Repeat every record exactly as written, but leave out the pictures.

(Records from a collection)
++++++++

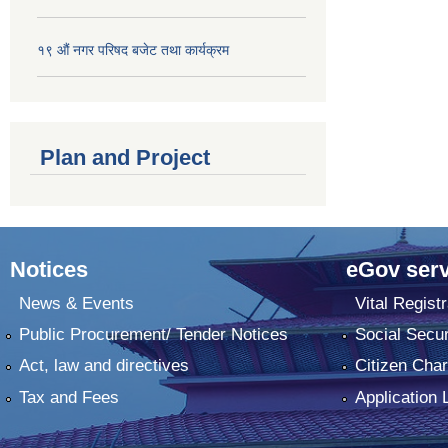
१९ औं नगर परिषद बजेट तथा कार्यक्रम
Plan and Project
Notices
eGov serv
News & Events
Vital Registr
Public Procurement/ Tender Notices
Social Secur
Act, law and directives
Citizen Char
Tax and Fees
Application 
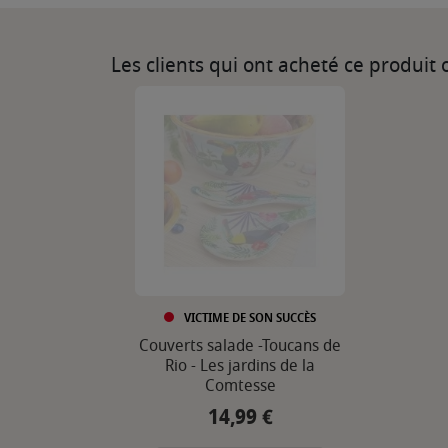
Les clients qui ont acheté ce produit
VICTIME DE SON SUCCÈS
Couverts salade -Toucans de
Rio - Les jardins de la
Comtesse
14,99 €
Prix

++++++++

■ Exercise answer ■
१९ औं नगर परिषद बजेट तथा कार्यक्रम
Plan and Project
Notices
eGov serv
News & Events
Vital Registr
Public Procurement/ Tender Notices
Social Secur
Act, law and directives
Citizen Char
Tax and Fees
Application 
Les clients qui ont acheté ce produit
VICTIME DE SON SUCCÈS
Couverts salade -Toucans de
Rio - Les jardins de la
Comtesse
14,99 €
Prix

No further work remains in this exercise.